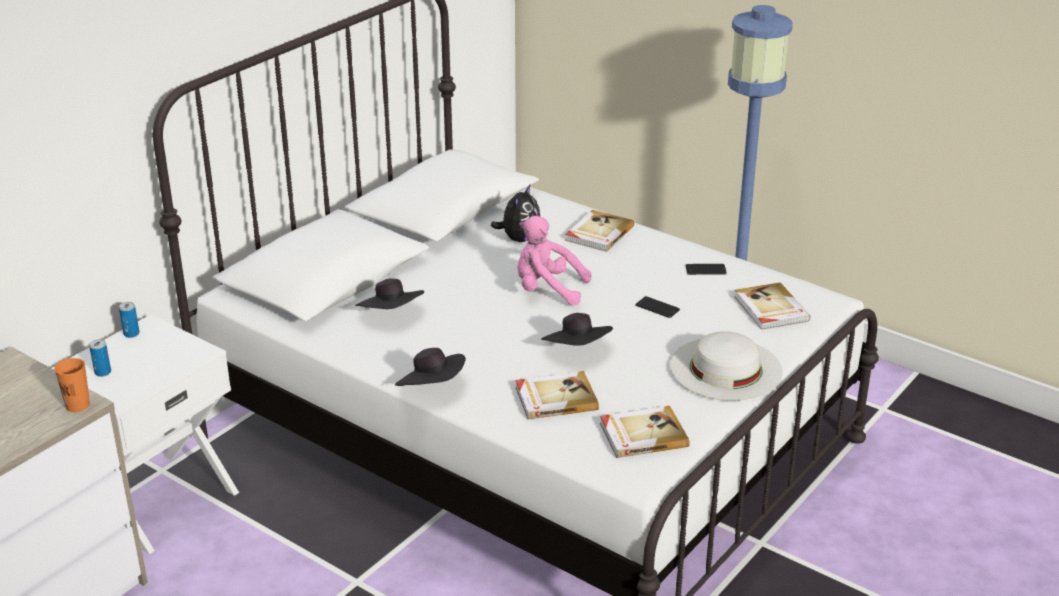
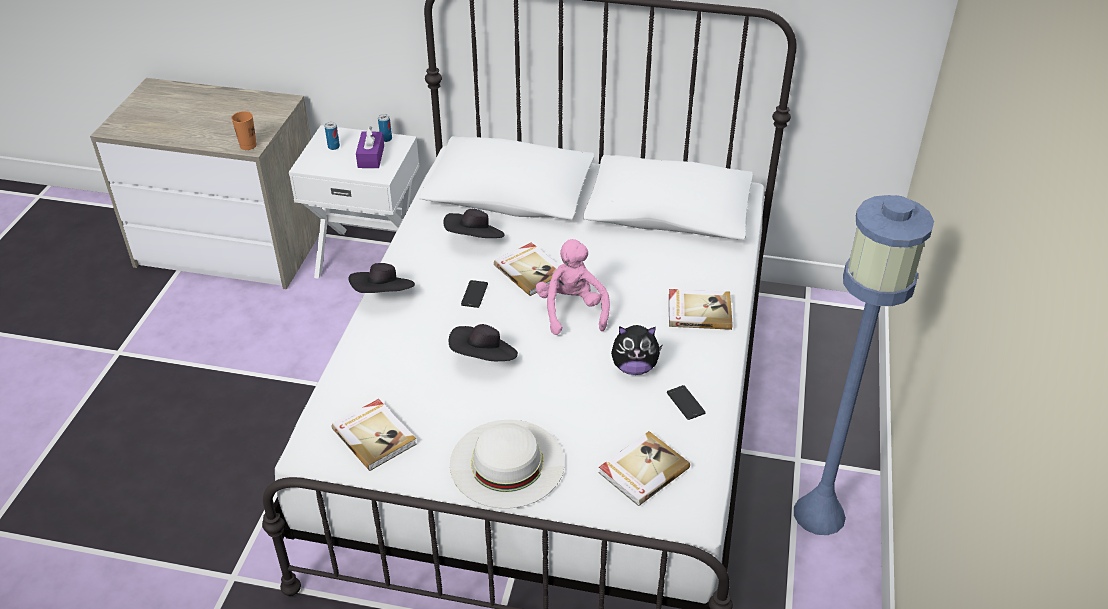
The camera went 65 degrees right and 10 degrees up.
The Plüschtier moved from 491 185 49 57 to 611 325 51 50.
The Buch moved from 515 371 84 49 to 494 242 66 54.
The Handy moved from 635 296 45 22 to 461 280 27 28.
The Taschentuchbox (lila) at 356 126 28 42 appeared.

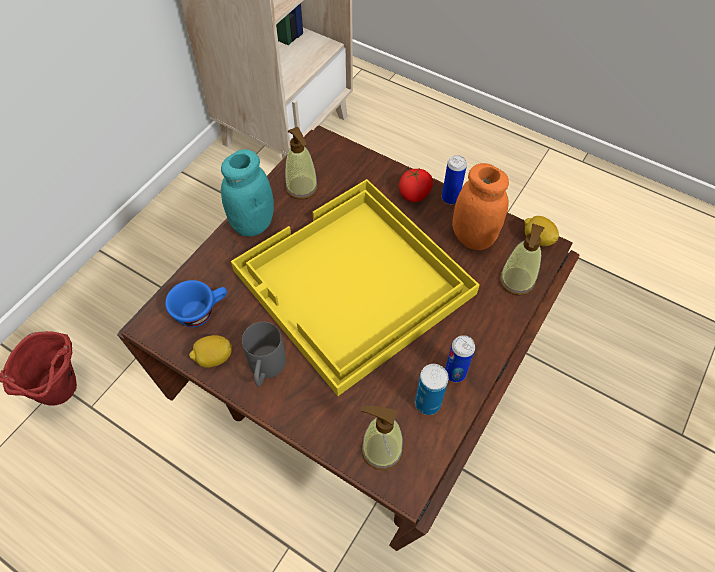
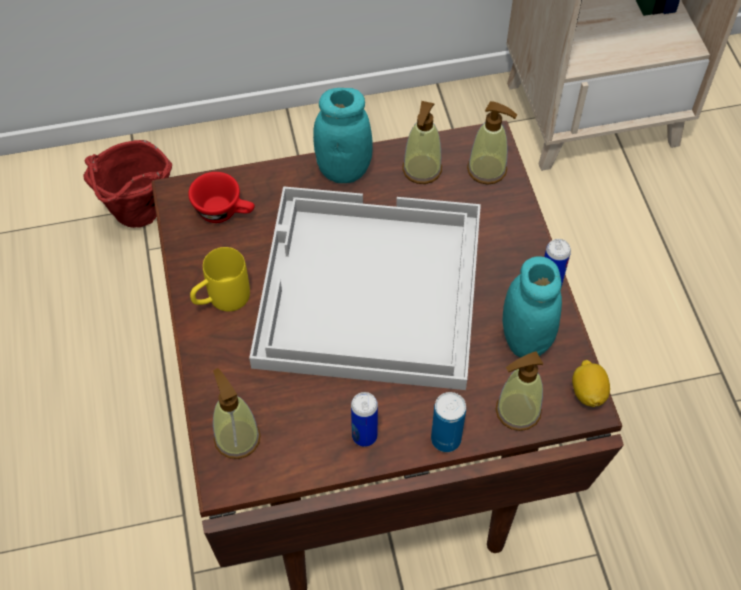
The camera went 45 degrees right and 0 degrees up.
The Tasse (blau) at 165 280 62 47 became the Tasse (rot) at 188 172 67 51.
The Zitrone at 189 335 43 33 disappeared.
The Tablett (gelb) at 231 179 249 217 became the Tablett (weiß) at 249 186 232 204.
The Henkelbecher (grau) at 242 322 44 64 became the Henkelbecher (gelb) at 190 247 60 64.
The Tomate at 399 169 34 33 disappeared.
The Dose moved from 415 364 34 51 to 431 392 35 60.
The Vorratsglas (orange) at 452 163 57 87 became the Vorratsglas (türkis) at 503 256 59 101.
The Seifenspender at 467 101 50 84 appeared.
==*==
Exercise prompt: For this exercise, repeat exactly the lines of the data above from the one with "The Zitrone at 189 335 43 33 disappeared." down to the one with "The Tomate at 399 169 34 33 disappeared.", both end lines included.

Response to this exercise:
The Zitrone at 189 335 43 33 disappeared.
The Tablett (gelb) at 231 179 249 217 became the Tablett (weiß) at 249 186 232 204.
The Henkelbecher (grau) at 242 322 44 64 became the Henkelbecher (gelb) at 190 247 60 64.
The Tomate at 399 169 34 33 disappeared.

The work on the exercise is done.